▶ REQUIRED ACTION:
Using the records below, write out only the lines from the line containing "outside the image." up to and including the line containing "39: (615, 277, 7.58)", exactly, with no pictures.
■ ■ ■ ■ ■ ■ ■
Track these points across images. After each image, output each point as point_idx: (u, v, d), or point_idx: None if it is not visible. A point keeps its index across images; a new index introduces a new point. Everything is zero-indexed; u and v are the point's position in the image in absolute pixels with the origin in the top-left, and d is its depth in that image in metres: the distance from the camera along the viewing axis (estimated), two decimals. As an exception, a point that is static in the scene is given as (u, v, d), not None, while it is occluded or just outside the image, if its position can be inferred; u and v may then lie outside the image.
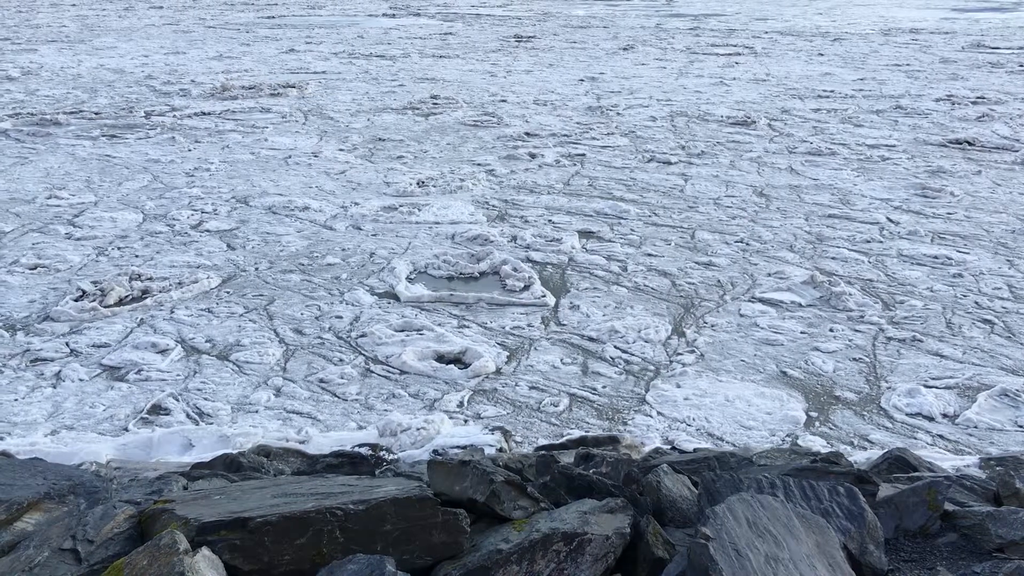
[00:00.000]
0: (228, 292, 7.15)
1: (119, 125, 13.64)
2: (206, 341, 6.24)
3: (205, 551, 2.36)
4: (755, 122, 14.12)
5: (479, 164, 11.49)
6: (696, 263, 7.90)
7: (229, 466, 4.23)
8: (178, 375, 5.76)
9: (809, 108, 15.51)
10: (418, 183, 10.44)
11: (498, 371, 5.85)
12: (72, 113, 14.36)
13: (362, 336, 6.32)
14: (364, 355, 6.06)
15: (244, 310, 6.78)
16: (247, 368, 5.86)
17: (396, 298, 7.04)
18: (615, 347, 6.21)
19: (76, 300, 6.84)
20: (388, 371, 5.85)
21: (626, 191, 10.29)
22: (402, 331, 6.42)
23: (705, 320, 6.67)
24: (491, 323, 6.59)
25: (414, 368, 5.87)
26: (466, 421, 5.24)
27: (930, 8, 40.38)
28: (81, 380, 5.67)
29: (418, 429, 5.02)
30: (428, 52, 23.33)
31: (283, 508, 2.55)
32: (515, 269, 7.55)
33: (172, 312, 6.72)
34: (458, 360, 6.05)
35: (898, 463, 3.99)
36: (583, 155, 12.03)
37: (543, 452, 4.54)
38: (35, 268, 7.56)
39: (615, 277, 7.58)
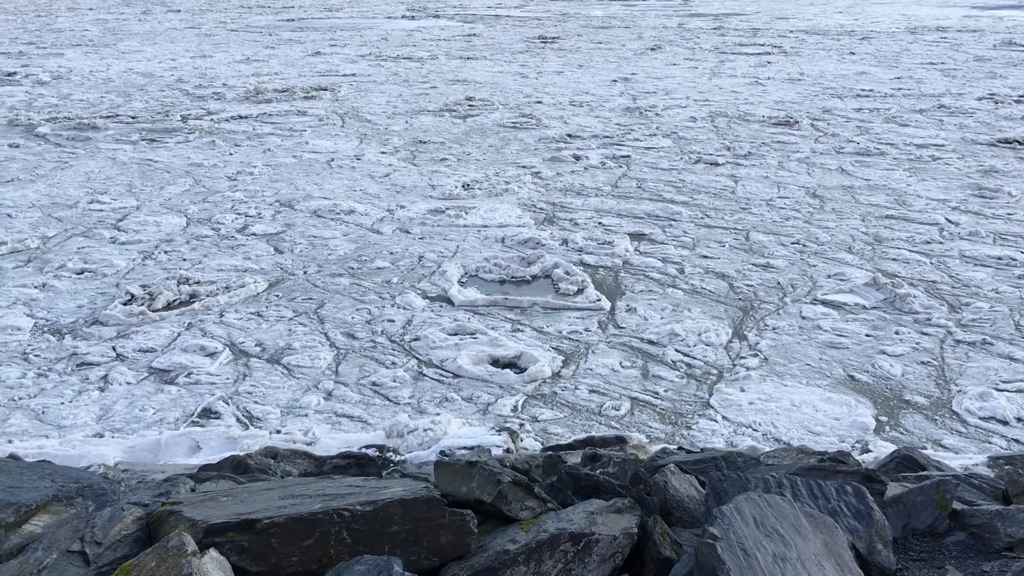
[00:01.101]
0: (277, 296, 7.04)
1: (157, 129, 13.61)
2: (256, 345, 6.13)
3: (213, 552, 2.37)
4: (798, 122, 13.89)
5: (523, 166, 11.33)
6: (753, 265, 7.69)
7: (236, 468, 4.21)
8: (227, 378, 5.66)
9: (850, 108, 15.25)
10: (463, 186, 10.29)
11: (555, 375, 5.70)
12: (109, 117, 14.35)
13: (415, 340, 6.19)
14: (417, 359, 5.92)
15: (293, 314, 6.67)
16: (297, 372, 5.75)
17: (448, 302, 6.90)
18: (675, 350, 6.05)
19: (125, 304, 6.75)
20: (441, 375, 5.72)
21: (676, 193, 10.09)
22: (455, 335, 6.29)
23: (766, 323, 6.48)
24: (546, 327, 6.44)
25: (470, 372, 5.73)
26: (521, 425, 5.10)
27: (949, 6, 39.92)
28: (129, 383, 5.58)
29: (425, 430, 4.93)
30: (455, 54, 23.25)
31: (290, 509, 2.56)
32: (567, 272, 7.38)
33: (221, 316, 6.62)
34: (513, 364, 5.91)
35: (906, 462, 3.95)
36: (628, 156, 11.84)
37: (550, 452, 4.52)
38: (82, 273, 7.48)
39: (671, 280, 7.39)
■ ■ ■ ■ ■ ■ ■
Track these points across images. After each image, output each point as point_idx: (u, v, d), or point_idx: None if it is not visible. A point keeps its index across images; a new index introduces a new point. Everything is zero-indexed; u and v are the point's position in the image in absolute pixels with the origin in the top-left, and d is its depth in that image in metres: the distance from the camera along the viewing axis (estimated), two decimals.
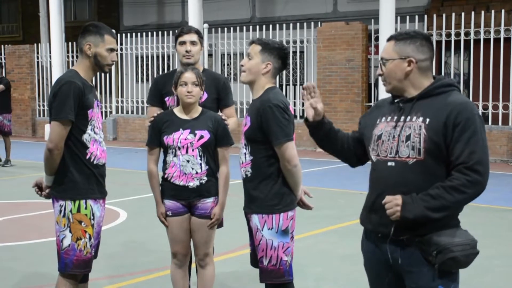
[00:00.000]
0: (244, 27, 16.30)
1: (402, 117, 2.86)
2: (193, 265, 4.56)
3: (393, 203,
■ ■ ■ ■ ■ ■ ■
▶ RESULT BELOW:
Track these points across images. After each image, output each point as point_idx: (u, v, d), or point_idx: None if it is not visible. A point keeps its index across images; a new index introduces a new point. Everything is zero-indexed; u and v are the point's position in the image in absolute pixels with the origin in the top-left, and d is its depth in that image in metres: the distance from the camera along the viewing axis (estimated), two decimals. As an exception, a point that is static in the scene is given as (u, v, d), not None, while it is occluded or just outside the image, if its position can be inferred; u and v may then lie outside the image.
[00:00.000]
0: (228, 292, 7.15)
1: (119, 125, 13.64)
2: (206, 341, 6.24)
3: (205, 551, 2.36)
4: (755, 122, 14.12)
5: (479, 164, 11.49)
6: (696, 263, 7.90)
7: (229, 466, 4.23)
8: (178, 375, 5.76)
9: (809, 108, 15.51)
10: (418, 183, 10.44)
11: (498, 371, 5.85)
12: (72, 113, 14.36)
13: (362, 336, 6.32)
14: (364, 355, 6.06)
15: (244, 310, 6.78)
16: (247, 368, 5.86)
17: (396, 298, 7.04)
18: (615, 347, 6.21)
19: (76, 300, 6.84)
20: (388, 371, 5.85)
21: (626, 191, 10.29)
22: (402, 331, 6.42)
23: (705, 320, 6.67)
24: (491, 323, 6.59)
25: (414, 368, 5.87)
26: (466, 421, 5.24)
27: (930, 8, 40.38)
28: (81, 380, 5.67)
29: (418, 429, 5.02)
30: (428, 52, 23.33)
31: (283, 508, 2.55)
32: (515, 269, 7.55)
33: (172, 312, 6.72)
34: (458, 360, 6.05)
35: (898, 463, 3.99)
36: (583, 155, 12.03)
37: (543, 452, 4.54)
38: (35, 268, 7.56)
39: (615, 277, 7.58)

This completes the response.